Counterculture is stronger, farther reaching and more fluid than ever before.
Because it needs to be.
In 2025, counterculture flows like water into society’s many cracks. It doesn’t come kicking down the door in Doc Martens and a safety-pinned jacket, it finds the gaps in the floorboards. It slips under the skin of systems, threads itself through the seams of procedure and protocol, pools quietly in forgotten corners of the internet. You might not notice it until you’re standing in it, soaked in some strange, stubborn refusal to go along with the status quo.
To me, and I’m sure many fellow brains, the concept of counterculture exists as the perfect contronym to what its etymology might suggest. A way of life and set of attitudes opposed to, or at odds with, the prevailing social norm. Counterculture sees the needs that go underserviced and the communities that are underrepresented in the mainstream. If we’re still working with water analogies here, could counterculture be operating as the 5D societal sprinkler system that gives life to innovation and rebellion? Counterculture isn’t anti-culture, in fact, it might be more *pro-culture* than popular culture could ever hope to be.
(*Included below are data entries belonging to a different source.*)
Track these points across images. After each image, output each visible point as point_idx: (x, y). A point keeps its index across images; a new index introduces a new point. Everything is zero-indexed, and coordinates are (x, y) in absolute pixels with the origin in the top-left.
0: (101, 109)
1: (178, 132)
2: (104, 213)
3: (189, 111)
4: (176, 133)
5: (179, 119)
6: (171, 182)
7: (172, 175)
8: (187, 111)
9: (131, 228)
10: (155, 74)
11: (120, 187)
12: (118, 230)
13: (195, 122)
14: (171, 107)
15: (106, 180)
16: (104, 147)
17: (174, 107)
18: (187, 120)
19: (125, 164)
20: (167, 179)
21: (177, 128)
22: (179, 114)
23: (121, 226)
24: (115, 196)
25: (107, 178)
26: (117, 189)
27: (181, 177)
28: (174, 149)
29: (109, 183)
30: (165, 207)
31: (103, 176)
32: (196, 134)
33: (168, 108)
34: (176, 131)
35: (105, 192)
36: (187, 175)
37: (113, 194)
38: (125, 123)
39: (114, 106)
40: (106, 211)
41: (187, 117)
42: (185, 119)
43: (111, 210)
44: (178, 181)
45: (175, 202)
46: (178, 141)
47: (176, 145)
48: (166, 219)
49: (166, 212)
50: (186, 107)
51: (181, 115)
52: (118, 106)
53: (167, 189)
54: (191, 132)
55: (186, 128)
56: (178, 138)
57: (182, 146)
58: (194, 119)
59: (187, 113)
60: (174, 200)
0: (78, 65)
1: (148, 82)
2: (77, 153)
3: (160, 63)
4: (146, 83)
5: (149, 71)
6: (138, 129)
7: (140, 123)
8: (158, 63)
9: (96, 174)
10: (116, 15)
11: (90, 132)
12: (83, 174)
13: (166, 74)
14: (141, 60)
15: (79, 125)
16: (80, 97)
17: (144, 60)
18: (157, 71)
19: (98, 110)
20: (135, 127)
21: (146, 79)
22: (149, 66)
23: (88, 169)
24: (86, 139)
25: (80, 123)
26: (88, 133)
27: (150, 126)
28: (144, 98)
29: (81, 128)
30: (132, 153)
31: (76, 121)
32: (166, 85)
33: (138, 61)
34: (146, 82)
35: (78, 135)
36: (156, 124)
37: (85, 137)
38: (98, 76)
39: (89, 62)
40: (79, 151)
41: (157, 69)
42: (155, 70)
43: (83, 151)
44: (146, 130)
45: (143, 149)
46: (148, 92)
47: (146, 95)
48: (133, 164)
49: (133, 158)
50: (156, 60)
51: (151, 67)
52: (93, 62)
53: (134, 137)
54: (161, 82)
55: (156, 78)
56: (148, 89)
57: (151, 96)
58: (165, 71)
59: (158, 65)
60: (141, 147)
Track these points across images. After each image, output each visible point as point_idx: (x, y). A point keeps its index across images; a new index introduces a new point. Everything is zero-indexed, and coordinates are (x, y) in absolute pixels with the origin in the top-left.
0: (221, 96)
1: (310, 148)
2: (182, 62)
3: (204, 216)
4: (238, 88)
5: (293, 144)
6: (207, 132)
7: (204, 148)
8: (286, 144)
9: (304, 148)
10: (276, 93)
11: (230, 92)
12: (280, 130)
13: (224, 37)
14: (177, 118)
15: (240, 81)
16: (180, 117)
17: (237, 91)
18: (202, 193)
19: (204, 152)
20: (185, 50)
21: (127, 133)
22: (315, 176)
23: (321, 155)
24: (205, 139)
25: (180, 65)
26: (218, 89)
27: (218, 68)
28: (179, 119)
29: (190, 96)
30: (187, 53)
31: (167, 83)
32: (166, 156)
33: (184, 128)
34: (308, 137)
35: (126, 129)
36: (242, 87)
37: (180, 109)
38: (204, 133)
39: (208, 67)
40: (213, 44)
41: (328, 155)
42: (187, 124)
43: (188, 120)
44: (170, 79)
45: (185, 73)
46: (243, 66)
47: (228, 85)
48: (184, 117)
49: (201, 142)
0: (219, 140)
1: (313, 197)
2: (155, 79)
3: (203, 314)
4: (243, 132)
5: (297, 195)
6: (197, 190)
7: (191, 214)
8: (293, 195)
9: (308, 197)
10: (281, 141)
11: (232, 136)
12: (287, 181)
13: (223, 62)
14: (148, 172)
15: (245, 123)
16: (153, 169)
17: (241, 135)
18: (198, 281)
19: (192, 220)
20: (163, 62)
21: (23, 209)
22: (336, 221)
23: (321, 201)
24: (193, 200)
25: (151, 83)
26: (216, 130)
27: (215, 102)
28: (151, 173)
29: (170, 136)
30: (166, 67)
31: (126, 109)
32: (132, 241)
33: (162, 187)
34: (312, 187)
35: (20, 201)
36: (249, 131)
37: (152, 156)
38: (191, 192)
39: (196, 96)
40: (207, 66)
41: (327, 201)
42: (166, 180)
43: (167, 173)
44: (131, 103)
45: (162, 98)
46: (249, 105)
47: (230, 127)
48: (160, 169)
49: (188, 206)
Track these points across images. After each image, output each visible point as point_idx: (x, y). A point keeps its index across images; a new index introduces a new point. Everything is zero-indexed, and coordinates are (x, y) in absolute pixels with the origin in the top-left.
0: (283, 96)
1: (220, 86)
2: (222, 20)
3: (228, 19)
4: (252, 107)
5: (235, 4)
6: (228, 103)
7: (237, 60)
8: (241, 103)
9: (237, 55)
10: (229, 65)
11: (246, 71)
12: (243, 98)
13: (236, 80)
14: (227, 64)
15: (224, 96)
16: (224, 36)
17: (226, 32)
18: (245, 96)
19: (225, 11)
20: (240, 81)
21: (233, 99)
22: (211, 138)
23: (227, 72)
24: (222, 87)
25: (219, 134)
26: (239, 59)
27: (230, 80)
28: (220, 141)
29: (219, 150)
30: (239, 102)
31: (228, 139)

Modern counterculture is no longer top-down. It’s not even linear. It’s non-binary in every sense — challenging not just identity norms but also the idea that culture must be either mainstream or underground, capitalist or anarchist, online or offline. In the face of big data, surveillance capitalism, fast fashion and artificial intelligence, counterculture has become decentralised, anonymous, homemade and niche.
So what does this all mean? That counterculture hasn’t disappeared, but multiplied. In an era shaped by globalisation and de-localisation where trends cross borders in seconds and cultural identities stretch thin, resistance is no longer about flying a flag. It’s about planting roots. Building bridges. Filling gaps. It’s about reclaiming the freedom to be messy, uncool, and uninfluenced, not in defiance of the system, but in spite of it.
If counterculture in 2025 truly is more fluid than ever before, then DRAFT reads like a love letter to that shapeless resistance. It’s not screaming down the hallway of the establishment with a manifesto on fire; but rather building a pillow fort in the corner and inviting everyone in.
There’s something deeply countercultural in that. Not in a nostalgic way or a denim jacket, protest chant kind of way (though there’s a time and place for those too).
DRAFT’s counterculture is choosing vibes over algorithms, mess over messages and sometimes swapping out heads for hearts. It’s a living, breathing, collaborative question mark.
And now I’m asking you, what’s next?